The same way they can learn about the hazards of sharp things without playing on a table saw.


Just to point out (because hey, why not :P)

Table saws are a bad example in some cases.

My saw stop will stop the blade in <5 milliseconds of contact. It equates to basically scratching your finger or better (blades move at 3000-3600rpm, so it calculates out to about 1/4 revolution of the blade, max.)

As far as i'm aware, they've literally never had a brake activation failure.

It's pretty much the safest thing in my shop.

Of all the things i'd never let kids play with in the shop, it'd probably be chisels.

Which is ironic, because people think they are a good way to introduce kids to woodworking, when they are probably the sharpest and least safe thing due to how sharp and easy to cause severe injury.


I have only used old table saws.

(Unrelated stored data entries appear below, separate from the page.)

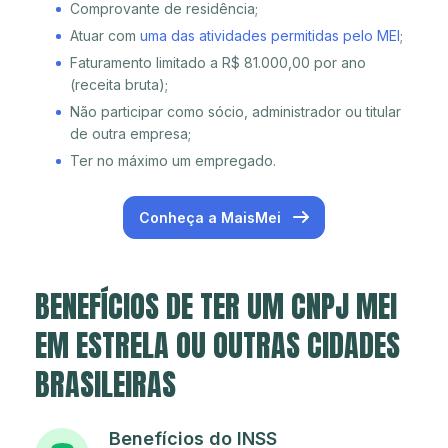
Comprovante de residência;
Atuar com
uma das atividades permitidas pelo MEI
;
Faturamento limitado a R$ 81.000,00 por ano
(receita bruta);
Não participar como sócio, administrador ou titular
de outra empresa;
Ter no máximo um empregado.
Conheça a MaisMei
BENEFÍCIOS DE TER UM CNPJ MEI
EM ESTRELA OU OUTRAS CIDADES
BRASILEIRAS
Benefícios do INSS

How does the saw stop tell a finger from a board?


Conductivity. You're not supposed to use them with damp boards or metals (I guess you can, but then you're replacing the saw after it brakes)


s/saw/saw blade/

;)

I actually miter cut aluminum the other day and it didn't trigger, it depends on how electrically isolated your metal is.


It's a corporate site, but should give you an idea: http://www.sawstop.com/why-sawstop/the-technology/

Summary: kind of like how your capacitive touchscreen can tell that a finger is touching it.